Our first modern postmen and their steeds

Founded on April 3 1860, now nearly 160 years ago, the Pony Express was a short lived business that became the stuff of legends in the wild west.

The Pony Express was founded by William Hepburn Russell, Alexander Majors, and William Bradford Waddell. These three men came up with a solution to the problem the gold rush in California and other areas of the west had caused–a lack of communication between families that lived across the country from one another. The route began in Missouri and ran over 2,000 miles to California. Before the express began letters took months to travel from the east to the west. The Pony Express cut the time it took for letters to travel down to a mere ten days. The first Pony Express ad read, “WANTED: Young, skinny, wiry fellows, not over eighteen. Must be expert riders, willing to risk death daily. Orphans preferred. Wages: $25 per week. Apply: Central Overland Pony Express Alta Building Montgomery Street”.

The route

The riders of the Pony Express were well known for their bravery and sacrifices made to get their precious cargo from one destination to the next. Even famed American author Mark Twain weighed in on the riders, calling them “swift phantoms of the desert”. Along the route, there were over 190 way stations that riders could stop at to feed and care for or switch out horses when their own become exhausted. These stations were set up every ten to twelve miles and were no small part of the business’s short-lived success.

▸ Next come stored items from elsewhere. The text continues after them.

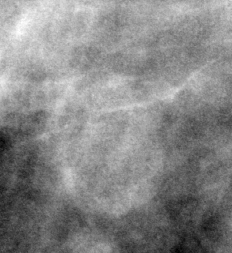
Cropped region of a digitized screen-film mammogram centred on a radiologist-marked abnormality; right breast; MLO view.
- Finding: mass, shape oval, margins circumscribed; BI-RADS assessment category 3; benign without callback (not worked up further).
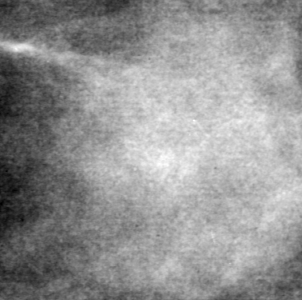
Region of interest cut from a scanned film mammogram (one marked finding), left breast, CC view, BI-RADS breast density category 3 (scale 1–4).
- Marked abnormality: mass, shape round, margins ill defined; BI-RADS assessment category 4; pathology result (as recorded, not read from the image): malignant.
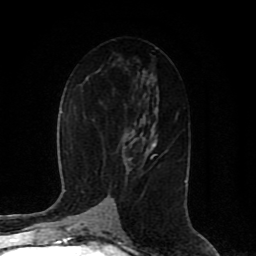
Breast MRI (dynamic contrast-enhanced), one axial slice; cropped to one breast; dynamic contrast-enhanced series, time point 2 of 8 at this slice position (early post-contrast); 1.5 T; TE 4.2 ms, TR 7 ms; 2 mm slice thickness; 256 × 256 image matrix. Female patient.
Annotated regions visible in this slice (semi-automatically segmented with operator editing):
- enhancing-tissue mask used for the functional tumour volume (all voxels passing the contrast-enhancement thresholds inside the analysis volume; usually the tumour): bounding box (x1, y1, x2, y2) in pixels: (150, 154, 156, 158)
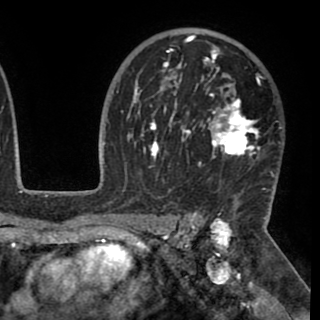
Breast MRI (dynamic contrast-enhanced), one axial slice. Slice 68 of 90 in the series (ordered by position). Cropped to one breast. Dynamic contrast-enhanced series, time point 2 of 8 at this slice position (early post-contrast). 1.5 T. TE 2.6 ms, TR 5.3 ms. 2 mm slice thickness. 320 × 320 image matrix. Female patient.
Structures marked on this image (semi-automatic segmentation, software-assisted and operator-edited):
- enhancing-tissue mask used for the functional tumour volume (all voxels passing the contrast-enhancement thresholds inside the analysis volume; usually the tumour): bounding box <130,35,276,192> (left, top, right, bottom; pixels)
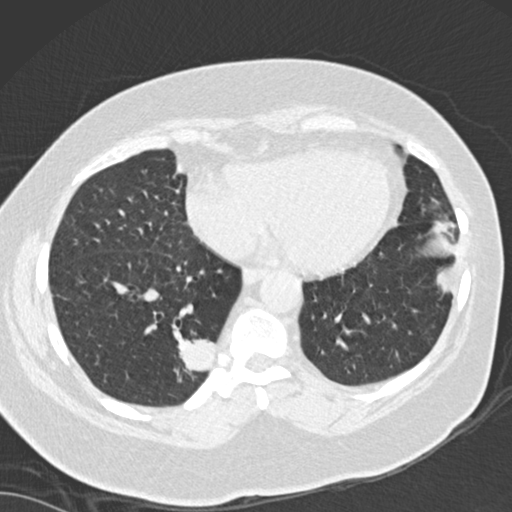
Axial slice from a low-dose chest CT screening exam. Baseline annual screen. Lung window (W 1500 / L -600 HU). 2 mm slice thickness. 120 kVp. Slice 109 of 162 in the series. 512 × 512 image matrix, field of view 328 × 328 mm. Female participant, aged 66 years at enrolment. Current smoker at enrolment.
• Expert-annotated lung lesion, box from (x=144, y=313) to (x=236, y=408) px.
• The screening reader recorded 3 non-calcified nodules or masses ≥4 mm on this exam (left lower lobe, left lower lobe, right lower lobe); which of them this box marks is not recorded.
• Official screen result: positive, change unspecified: nodule(s) >= 4 mm or enlarging nodule(s), mass(es), or other non-specific abnormalities suspicious for lung cancer.
• Later outcome: lung cancer diagnosed 67 days after this screen — adenocarcinoma, NOS, right lower lobe, well differentiated (G1), stage IB (AJCC 6th edition), 55 mm at pathology.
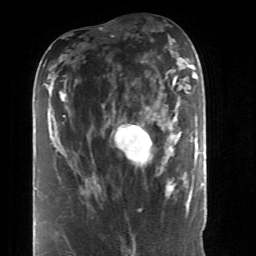
Breast MRI (dynamic contrast-enhanced), one axial slice; position 17 of 52 along the scan axis; cropped to one breast; dynamic contrast-enhanced series, time point 2 of 6 at this slice position (early post-contrast); 1.5 T; TE 4.2 ms, TR 8.7 ms; 256 × 256 image matrix. Female patient.
Annotated regions visible in this slice (semi-automatically segmented with operator editing):
- enhancing-tissue mask used for the functional tumour volume (all voxels passing the contrast-enhancement thresholds inside the analysis volume; usually the tumour): box from (x=115, y=86) to (x=184, y=197) px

One of the most famous riders was an individual by the name of Robert Halsam, who was more commonly known as “Pony Bob”. Pony Bob gained his fame for his bravery on one of his routes when he ran straight through the Paiute War around the age of 18 or 19. The uprisings in the area had shut down nearly all the other routes that ran through the territory.

Down in history

Unfortunately, less than a year and a half after the Pony Express began, it ended. The riders were quickly replaced by the transcontinental telegraph, which sent messages with even more speed than the riders could ever hope to keep up with. Still, due to the Pony Express’ short but impactful place in American history, it has gone down as a legend for the ages. Though many of the stories of the Pony Express are mostly myth now, it is still rooted in a real business that revolutionized how mail was delivered to people of the United States. The perils the riders of the express faced crossing the country to deliver their precious cargo cannot be forgotten.